In the records that follow, the lines from the one containing "left back paw: (121, 359)" to the one containing "left back paw: (223, 401)", inclusive, are to be given again exactly.

==============================

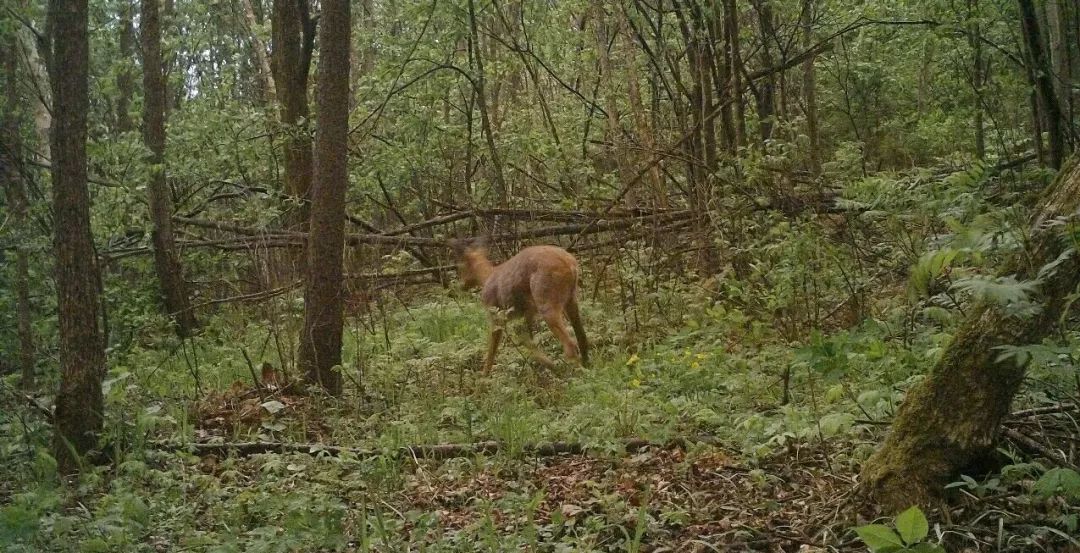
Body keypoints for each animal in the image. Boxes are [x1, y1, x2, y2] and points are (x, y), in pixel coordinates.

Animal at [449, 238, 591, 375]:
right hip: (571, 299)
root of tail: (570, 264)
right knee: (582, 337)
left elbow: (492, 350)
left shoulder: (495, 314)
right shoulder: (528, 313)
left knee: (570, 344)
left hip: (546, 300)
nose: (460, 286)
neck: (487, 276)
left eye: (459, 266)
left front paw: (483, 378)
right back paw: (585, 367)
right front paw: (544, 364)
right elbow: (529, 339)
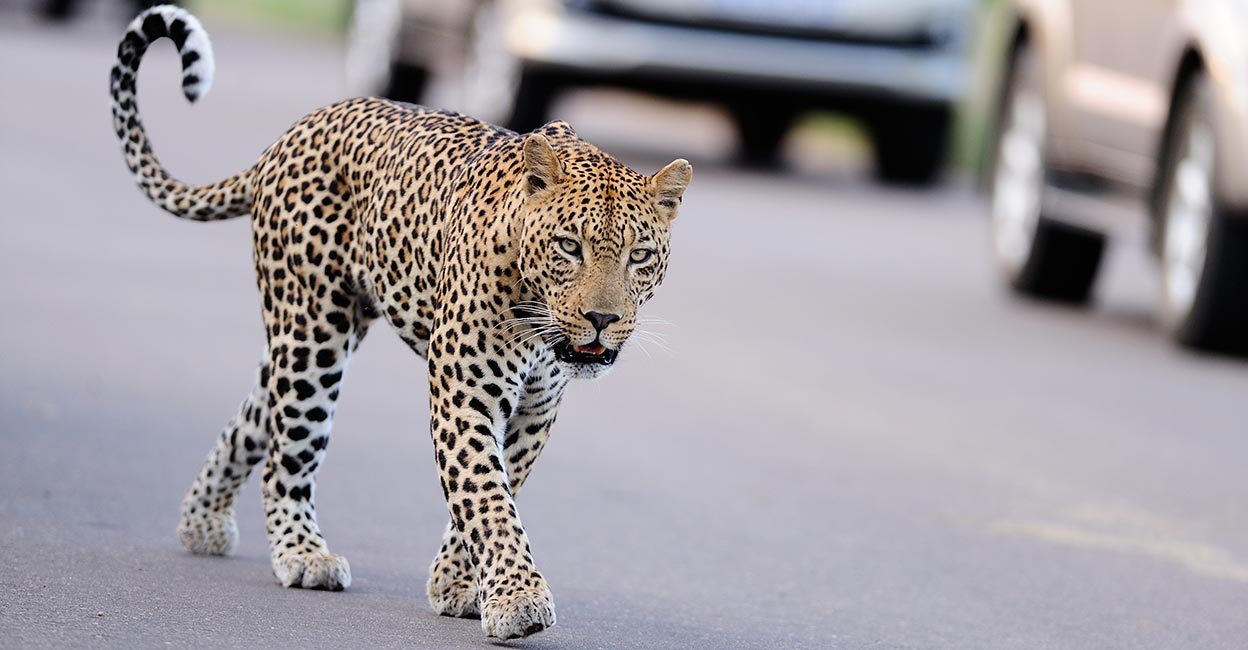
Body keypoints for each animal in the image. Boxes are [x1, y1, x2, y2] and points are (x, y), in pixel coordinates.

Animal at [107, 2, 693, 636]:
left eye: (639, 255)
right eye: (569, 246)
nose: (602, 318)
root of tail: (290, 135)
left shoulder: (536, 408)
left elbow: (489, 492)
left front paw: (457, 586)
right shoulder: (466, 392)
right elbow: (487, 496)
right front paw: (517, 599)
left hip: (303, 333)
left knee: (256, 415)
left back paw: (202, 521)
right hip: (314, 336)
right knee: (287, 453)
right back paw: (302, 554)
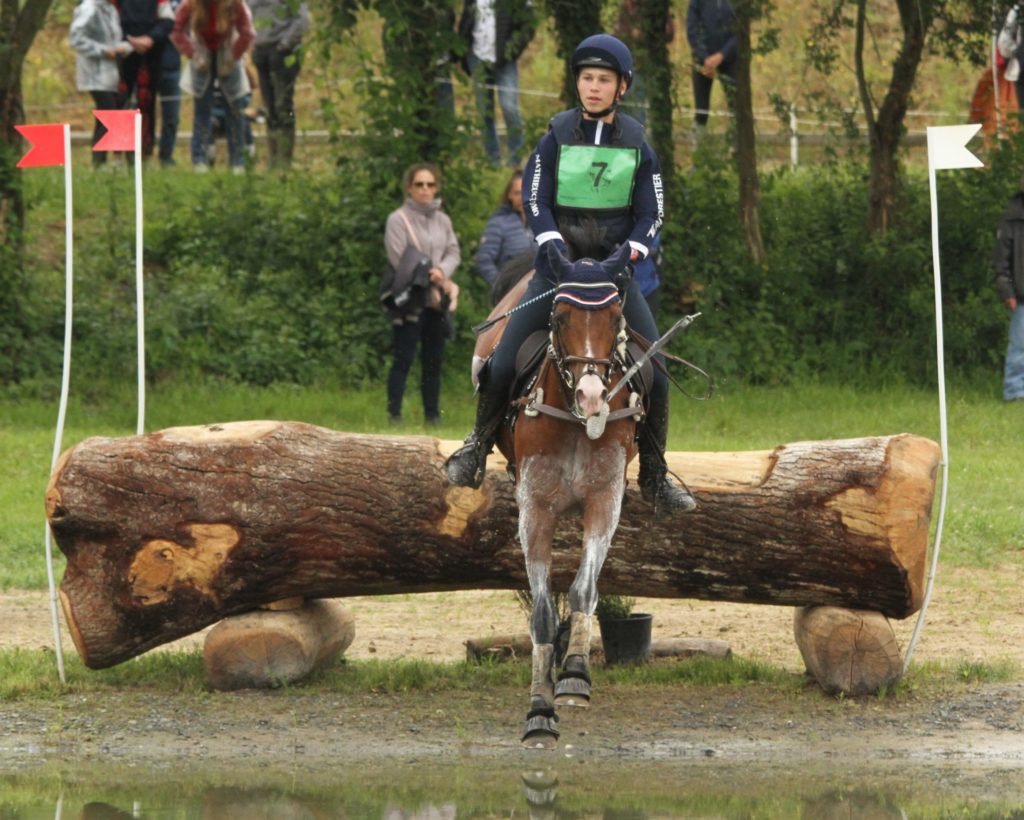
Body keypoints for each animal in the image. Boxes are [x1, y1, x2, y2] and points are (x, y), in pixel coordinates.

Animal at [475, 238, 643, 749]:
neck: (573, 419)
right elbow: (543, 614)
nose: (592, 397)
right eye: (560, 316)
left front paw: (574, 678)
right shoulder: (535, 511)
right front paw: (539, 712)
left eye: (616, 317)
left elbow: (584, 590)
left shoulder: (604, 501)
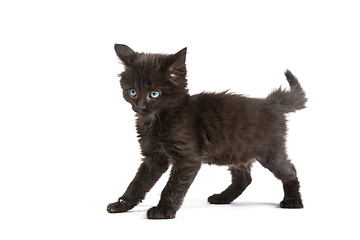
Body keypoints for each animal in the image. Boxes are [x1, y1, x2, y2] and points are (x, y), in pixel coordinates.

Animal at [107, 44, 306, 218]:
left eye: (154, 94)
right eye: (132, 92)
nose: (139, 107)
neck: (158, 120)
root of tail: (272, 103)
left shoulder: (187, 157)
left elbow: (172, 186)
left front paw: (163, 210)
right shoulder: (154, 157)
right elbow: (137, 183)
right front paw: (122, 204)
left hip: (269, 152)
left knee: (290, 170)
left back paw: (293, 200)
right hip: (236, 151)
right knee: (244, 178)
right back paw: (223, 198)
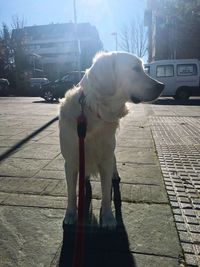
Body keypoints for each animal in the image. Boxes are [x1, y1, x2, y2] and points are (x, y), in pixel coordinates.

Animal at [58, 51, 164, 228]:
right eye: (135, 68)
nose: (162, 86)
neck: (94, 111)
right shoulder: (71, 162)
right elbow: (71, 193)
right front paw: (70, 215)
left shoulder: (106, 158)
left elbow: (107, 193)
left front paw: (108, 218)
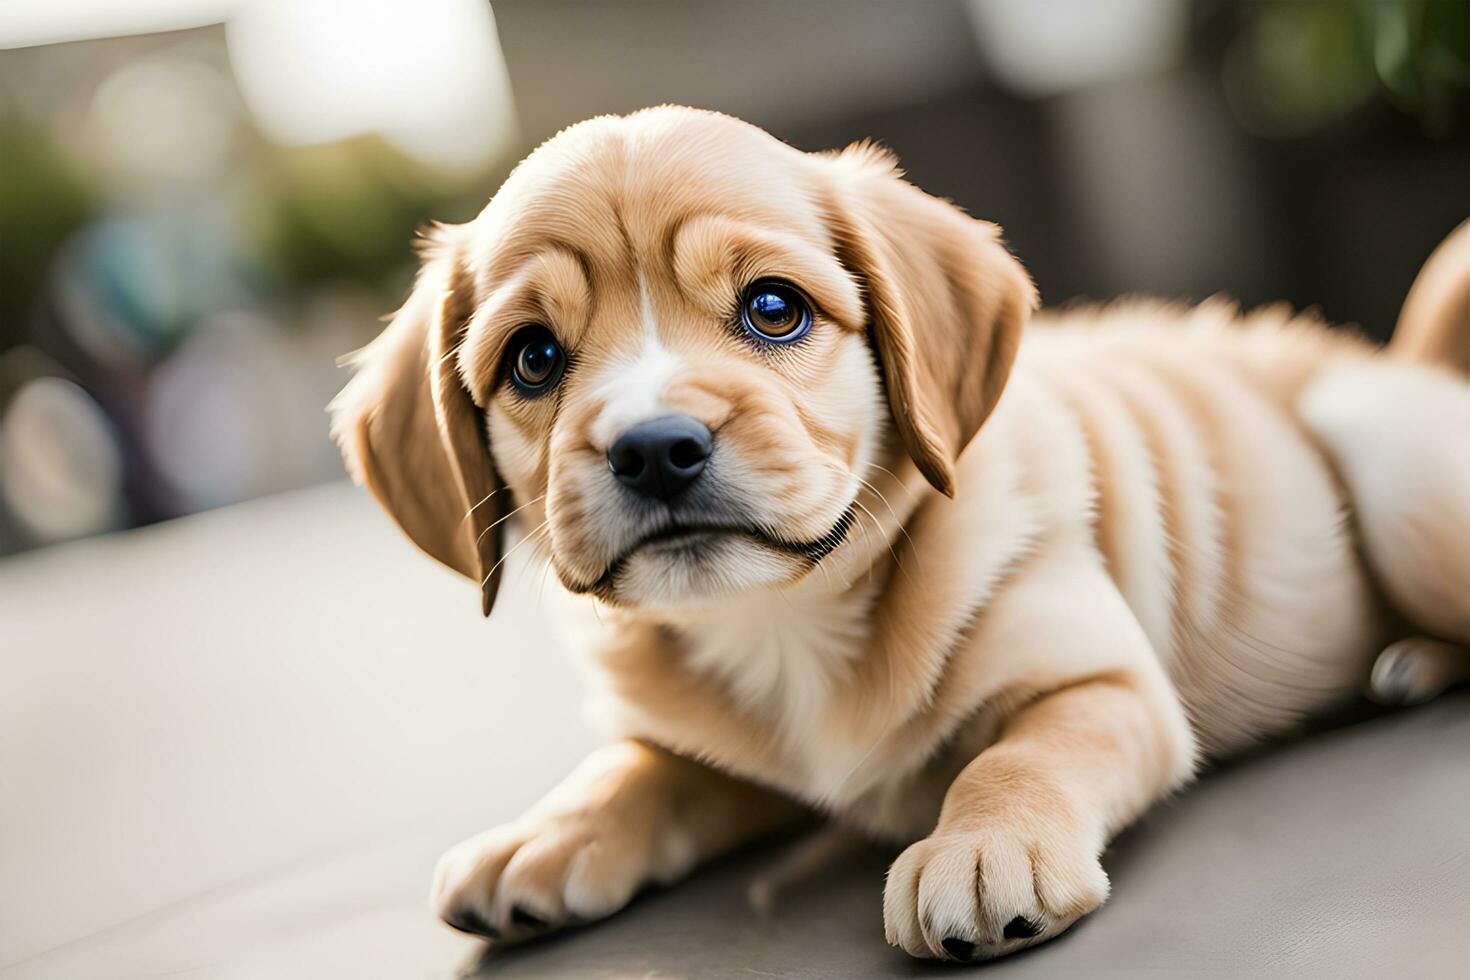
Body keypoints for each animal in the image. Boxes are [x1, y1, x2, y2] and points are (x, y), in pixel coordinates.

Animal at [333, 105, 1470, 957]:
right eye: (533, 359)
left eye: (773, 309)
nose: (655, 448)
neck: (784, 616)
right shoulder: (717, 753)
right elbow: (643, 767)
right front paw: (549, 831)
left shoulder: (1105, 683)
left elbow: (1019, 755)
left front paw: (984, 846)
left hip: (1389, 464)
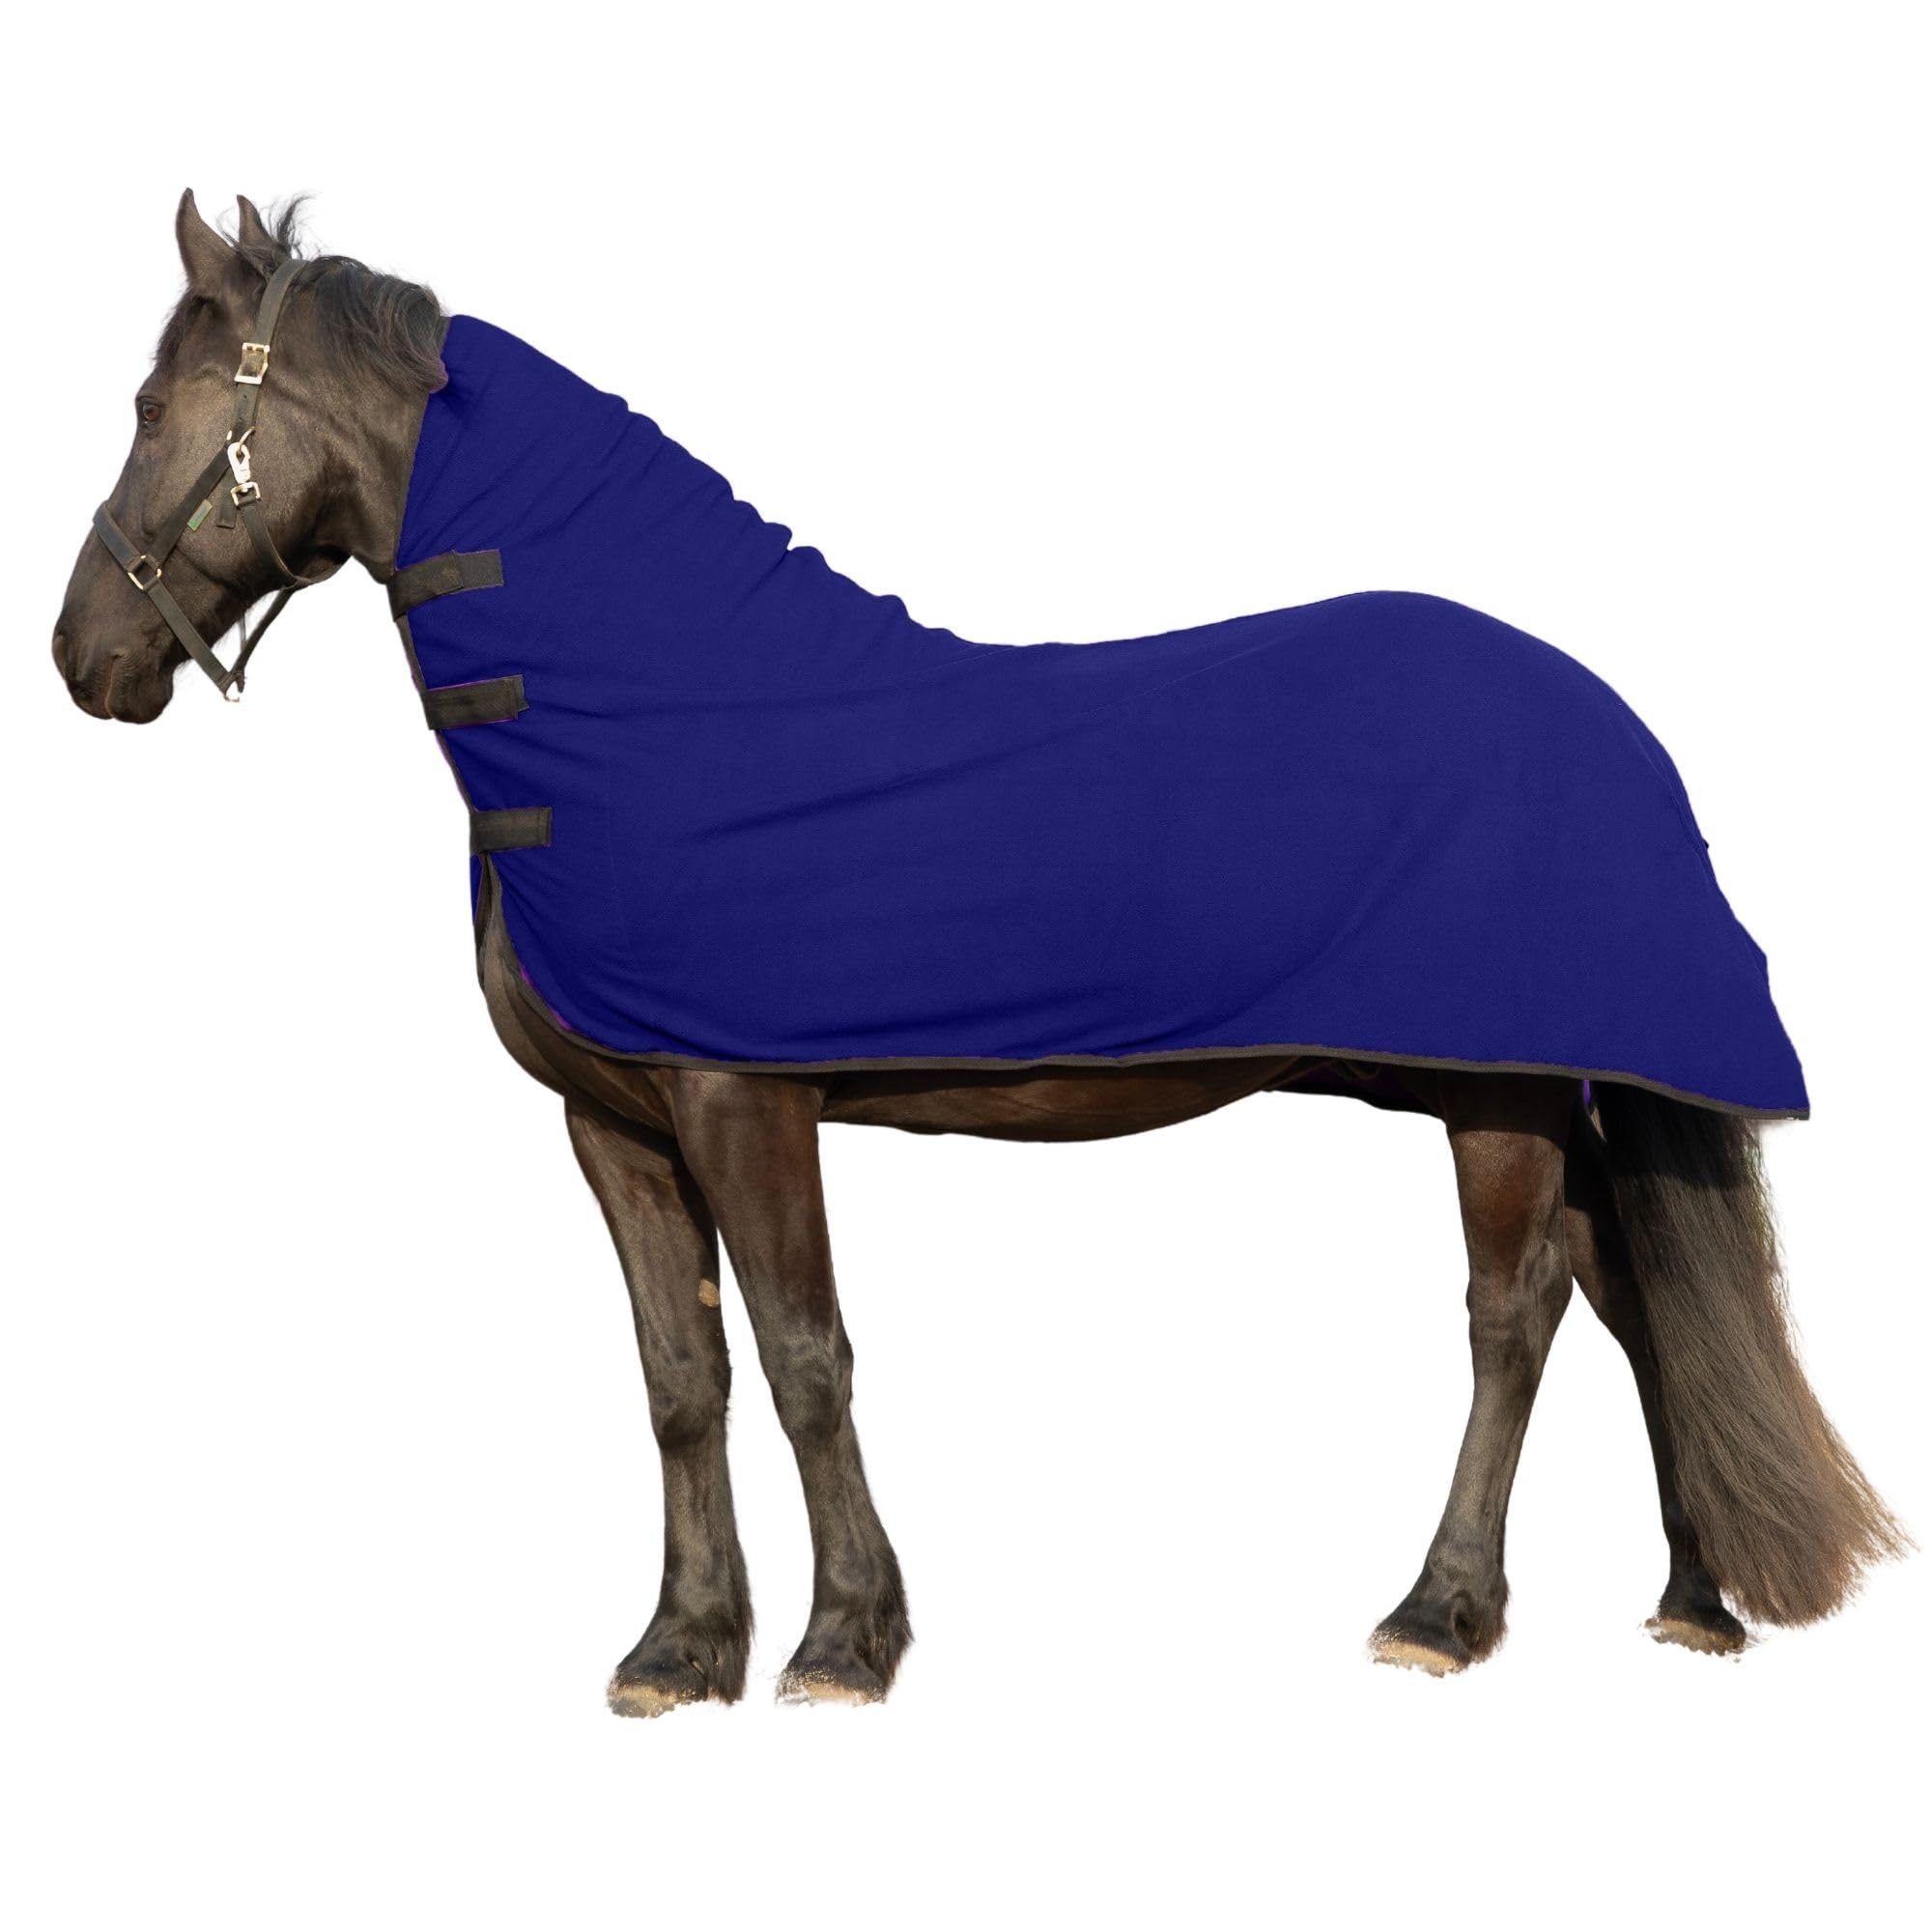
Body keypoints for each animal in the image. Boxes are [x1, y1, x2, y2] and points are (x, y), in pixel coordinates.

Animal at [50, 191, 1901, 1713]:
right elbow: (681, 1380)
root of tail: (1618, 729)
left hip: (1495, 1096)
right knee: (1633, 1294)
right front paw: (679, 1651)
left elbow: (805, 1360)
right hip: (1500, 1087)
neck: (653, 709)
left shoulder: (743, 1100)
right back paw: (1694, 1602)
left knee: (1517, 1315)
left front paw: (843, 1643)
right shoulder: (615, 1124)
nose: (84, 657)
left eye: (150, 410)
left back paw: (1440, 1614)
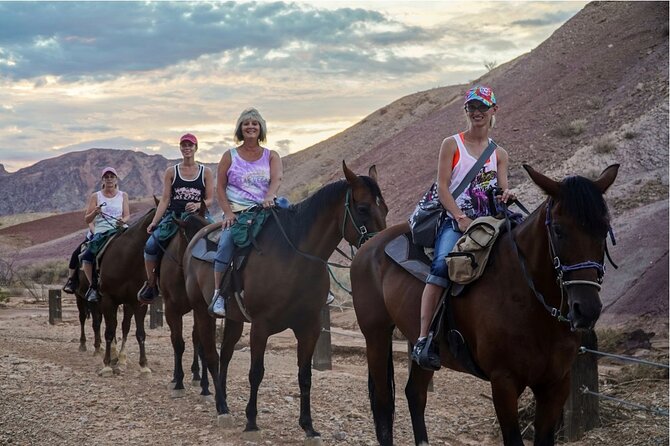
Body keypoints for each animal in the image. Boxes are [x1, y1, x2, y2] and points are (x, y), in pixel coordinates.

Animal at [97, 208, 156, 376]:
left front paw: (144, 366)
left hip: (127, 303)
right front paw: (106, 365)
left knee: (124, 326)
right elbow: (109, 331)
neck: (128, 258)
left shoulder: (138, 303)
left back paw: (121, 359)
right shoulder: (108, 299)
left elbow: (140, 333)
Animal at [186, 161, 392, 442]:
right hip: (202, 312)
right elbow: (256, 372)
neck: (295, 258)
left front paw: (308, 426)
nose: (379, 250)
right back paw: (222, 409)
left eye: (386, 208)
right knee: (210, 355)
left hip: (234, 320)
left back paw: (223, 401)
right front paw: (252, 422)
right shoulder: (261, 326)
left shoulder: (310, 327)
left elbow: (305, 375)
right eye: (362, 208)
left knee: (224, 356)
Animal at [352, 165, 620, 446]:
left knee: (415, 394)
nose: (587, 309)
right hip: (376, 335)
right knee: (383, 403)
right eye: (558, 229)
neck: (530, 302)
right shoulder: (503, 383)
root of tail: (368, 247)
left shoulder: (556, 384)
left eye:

==============================

* **ANSWER SECTION**:
left back paw: (121, 359)
right shoulder: (108, 299)
left elbow: (140, 333)
Animal at [186, 161, 392, 442]:
right hip: (202, 312)
right elbow: (256, 372)
neck: (295, 258)
left front paw: (308, 426)
nose: (379, 250)
right back paw: (222, 409)
left eye: (386, 208)
right knee: (210, 355)
left hip: (234, 320)
left back paw: (223, 401)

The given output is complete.